Ravana has been slain. Rama, Sita, and Lakshmana have returned to Ayodhya. Rama has been crowned King. But the whispers of the city folk about Sita’s purity during her captivity in Lanka have reached the palace. Episode 101: The Serpent’s Whisper The gilded halls of Ayodhya shimmer under the morning sun. But a shadow falls across the throne room. Rama sits, not with joy, but with a furrowed brow. Lakshmana enters, his face pale.
She closes her eyes. The ground cracks. A divine throne rises from below, carried by the serpent Adishesha. Bhumi Devi (Goddess Earth) appears and embraces Sita. “My daughter,” she says, “you are pure. Come home.” Sita ascends the throne. She looks at Rama—not with anger, but with a final, sorrowful love. “Rule well, my Lord. Raise our sons. I return to where I came from.” Sun Tv Ramayanam Episode 101 To 150
The earth closes. Rama collapses. Lava and Kusha run forward, crying for their mother. The sky darkens. For the first time, Rama, the divine archer, screams in mortal agony. The final episode of this arc is quiet. No battles. No demons. Just a man sitting on a golden throne, staring at an empty cushion beside him.
The Trial by Fire and the Shadow of Doubt
Lava and Kusha are crowned as princes. Valmiki visits Rama. “You chose the kingdom over the queen. That is the tragedy of Dharma. It is not always kind.” Rama closes his eyes
Meanwhile, in Ayodhya, Rama performs the Ashwamedha Yagna (horse sacrifice) to prove his sovereignty. The royal horse roams free. Any king who stops it must fight. Rama sends his brothers to guard the horse. Years pass. Lava and Kusha are now twelve—beautiful, fierce, and innocent. Valmiki teaches them the Ramayana as a song. They learn that Rama is a god. They do not know Sita is their mother’s name.
The scene cuts to Sita alone in the forest. She touches the earth. “Mother Bhumi,” she prays, “if I have been true in thought, word, and deed, take me home.” The final test is not fire, but the earth itself. In the hermitage, before Valmiki, Lakshmana, and the assembled sages, Sita stands calmly. “I have no need to prove myself to a court that doubted me once. I prove myself to the only witness who was always with me—the Earth.”
“We are students of Valmiki,” they say. “We know a song of a king who abandoned his queen for gossip.” The court falls silent
Sita’s world collapses. She does not weep. She looks at Rama with eyes that hold both love and a terrible sorrow. “If this is Dharma,” she whispers, “so be it.”

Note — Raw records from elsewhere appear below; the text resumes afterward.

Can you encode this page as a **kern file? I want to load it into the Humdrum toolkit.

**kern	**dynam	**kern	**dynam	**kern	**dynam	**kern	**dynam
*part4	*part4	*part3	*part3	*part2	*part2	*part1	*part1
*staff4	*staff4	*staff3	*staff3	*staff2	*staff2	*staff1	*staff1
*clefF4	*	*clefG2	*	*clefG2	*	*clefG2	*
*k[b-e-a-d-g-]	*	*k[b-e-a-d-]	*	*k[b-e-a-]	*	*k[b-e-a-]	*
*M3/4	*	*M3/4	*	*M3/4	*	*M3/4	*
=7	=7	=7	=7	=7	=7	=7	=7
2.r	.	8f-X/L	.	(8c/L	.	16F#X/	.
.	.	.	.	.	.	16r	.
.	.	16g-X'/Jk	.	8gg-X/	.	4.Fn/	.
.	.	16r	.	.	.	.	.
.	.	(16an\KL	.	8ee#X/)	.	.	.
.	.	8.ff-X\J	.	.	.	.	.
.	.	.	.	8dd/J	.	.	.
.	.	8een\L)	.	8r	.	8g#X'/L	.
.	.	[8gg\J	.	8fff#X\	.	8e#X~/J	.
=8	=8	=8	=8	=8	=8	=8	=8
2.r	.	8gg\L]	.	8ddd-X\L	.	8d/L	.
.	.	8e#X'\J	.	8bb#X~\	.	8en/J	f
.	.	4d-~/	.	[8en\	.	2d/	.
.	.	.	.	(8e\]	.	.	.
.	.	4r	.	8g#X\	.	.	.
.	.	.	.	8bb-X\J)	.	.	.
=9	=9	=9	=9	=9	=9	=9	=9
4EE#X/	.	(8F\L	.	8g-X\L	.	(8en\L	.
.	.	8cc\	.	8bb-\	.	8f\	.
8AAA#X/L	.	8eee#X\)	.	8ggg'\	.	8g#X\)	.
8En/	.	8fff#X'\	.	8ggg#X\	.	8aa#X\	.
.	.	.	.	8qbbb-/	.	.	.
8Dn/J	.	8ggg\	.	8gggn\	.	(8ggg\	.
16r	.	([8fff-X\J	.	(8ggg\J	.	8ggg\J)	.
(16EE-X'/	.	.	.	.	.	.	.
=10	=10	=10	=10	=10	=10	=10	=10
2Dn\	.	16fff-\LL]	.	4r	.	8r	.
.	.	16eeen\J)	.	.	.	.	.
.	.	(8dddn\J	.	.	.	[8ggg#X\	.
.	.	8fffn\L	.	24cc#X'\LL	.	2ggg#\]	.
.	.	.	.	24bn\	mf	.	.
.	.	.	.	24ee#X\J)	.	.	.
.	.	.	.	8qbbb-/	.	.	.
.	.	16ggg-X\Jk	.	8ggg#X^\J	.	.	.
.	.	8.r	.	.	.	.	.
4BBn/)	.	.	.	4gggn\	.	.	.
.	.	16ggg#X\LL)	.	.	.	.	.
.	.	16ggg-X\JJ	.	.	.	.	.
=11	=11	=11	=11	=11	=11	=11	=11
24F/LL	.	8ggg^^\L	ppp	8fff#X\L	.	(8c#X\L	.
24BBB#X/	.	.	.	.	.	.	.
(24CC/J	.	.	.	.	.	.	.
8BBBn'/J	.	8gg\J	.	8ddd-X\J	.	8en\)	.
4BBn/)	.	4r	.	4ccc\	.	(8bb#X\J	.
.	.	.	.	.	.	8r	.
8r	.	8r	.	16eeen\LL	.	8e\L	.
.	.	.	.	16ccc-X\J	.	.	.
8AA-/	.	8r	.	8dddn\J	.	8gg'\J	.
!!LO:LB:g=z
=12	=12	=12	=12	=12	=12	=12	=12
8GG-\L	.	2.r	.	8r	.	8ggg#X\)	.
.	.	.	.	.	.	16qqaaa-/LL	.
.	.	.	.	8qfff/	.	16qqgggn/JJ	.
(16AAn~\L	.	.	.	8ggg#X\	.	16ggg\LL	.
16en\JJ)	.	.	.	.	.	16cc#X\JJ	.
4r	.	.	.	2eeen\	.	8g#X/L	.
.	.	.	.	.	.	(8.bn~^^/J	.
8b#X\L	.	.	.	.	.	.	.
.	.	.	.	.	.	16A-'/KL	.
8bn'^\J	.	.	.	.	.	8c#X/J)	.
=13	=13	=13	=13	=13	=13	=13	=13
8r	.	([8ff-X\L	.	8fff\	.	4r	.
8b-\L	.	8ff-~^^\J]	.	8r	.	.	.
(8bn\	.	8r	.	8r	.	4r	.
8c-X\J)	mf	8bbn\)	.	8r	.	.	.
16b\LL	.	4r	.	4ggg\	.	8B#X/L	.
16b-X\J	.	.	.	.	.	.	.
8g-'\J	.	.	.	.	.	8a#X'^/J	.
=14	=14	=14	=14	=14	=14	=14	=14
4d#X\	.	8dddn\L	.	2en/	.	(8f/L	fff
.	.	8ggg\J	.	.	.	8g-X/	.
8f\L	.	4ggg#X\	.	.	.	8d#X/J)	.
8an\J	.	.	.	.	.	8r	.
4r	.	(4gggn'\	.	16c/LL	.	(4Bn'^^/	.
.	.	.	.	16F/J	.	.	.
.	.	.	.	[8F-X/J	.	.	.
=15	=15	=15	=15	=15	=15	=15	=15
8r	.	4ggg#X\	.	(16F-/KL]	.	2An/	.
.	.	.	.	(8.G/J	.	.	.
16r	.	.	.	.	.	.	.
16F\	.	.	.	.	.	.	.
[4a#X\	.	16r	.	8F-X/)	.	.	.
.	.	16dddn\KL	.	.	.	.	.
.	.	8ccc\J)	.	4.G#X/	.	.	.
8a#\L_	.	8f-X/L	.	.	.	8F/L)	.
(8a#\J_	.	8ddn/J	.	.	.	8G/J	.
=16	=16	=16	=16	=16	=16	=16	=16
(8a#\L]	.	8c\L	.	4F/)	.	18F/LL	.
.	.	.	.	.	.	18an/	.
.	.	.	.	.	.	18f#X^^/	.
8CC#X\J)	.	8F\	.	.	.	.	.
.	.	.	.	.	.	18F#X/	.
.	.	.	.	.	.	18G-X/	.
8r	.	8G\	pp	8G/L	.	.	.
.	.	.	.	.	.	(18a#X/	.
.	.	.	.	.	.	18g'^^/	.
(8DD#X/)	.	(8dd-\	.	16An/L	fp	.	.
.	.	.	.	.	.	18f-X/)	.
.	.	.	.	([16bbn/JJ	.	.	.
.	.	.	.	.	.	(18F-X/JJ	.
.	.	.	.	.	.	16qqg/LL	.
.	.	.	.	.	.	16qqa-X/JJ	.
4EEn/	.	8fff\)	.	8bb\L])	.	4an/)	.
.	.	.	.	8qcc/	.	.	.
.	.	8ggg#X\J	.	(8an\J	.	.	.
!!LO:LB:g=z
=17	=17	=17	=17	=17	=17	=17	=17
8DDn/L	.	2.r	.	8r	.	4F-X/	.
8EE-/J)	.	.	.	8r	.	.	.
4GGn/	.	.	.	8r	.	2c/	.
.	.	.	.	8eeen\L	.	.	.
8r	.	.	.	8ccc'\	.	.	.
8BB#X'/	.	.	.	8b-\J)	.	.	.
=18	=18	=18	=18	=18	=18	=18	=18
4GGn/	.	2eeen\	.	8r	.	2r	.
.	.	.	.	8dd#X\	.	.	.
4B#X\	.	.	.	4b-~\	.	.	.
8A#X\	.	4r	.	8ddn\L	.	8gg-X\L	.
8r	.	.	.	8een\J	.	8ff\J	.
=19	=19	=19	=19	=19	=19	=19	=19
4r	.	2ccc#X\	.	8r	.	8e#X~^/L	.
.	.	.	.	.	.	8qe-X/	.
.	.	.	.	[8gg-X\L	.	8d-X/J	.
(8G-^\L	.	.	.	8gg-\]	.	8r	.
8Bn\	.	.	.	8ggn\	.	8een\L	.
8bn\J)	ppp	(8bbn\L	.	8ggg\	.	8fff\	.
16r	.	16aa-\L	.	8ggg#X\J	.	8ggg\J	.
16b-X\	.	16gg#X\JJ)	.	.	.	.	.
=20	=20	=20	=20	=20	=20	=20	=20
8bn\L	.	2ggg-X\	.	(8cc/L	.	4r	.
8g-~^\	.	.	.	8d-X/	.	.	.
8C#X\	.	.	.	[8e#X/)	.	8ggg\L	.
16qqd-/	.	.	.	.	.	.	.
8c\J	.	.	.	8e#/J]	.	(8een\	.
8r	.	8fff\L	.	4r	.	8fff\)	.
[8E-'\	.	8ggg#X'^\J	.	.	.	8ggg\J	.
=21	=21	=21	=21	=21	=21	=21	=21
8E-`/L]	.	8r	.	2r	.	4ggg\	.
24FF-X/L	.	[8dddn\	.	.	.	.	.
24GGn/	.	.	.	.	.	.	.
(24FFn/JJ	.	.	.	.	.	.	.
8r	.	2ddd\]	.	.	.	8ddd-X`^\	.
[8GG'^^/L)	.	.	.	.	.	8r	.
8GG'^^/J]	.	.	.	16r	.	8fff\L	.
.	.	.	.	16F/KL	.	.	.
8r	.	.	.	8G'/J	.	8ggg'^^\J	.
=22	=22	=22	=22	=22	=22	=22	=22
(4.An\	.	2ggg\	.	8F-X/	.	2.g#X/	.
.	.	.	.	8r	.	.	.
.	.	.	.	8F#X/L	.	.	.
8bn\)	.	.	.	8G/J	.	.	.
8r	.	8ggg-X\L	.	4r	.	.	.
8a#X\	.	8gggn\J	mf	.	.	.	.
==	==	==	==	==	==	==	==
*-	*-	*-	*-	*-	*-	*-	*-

Sita emerges from the ashram. The reunion is raw. Lakshmana begs forgiveness. Sita offers none, but her eyes soften. She agrees: the boys will go to Ayodhya. But she will not. In the grand court of Ayodhya, Lava and Kusha stand bound. Rama asks, “Who are you?”
The final shot: The sun sets over Ayodhya. The chariot of Sita rises into the heavens, her hand reaching down—but never touching.
“Brother,” Lakshmana says, “the washer-king, a man named Dhobi, beat his wife last night. He declared he would not accept a queen who lived in another man’s palace.”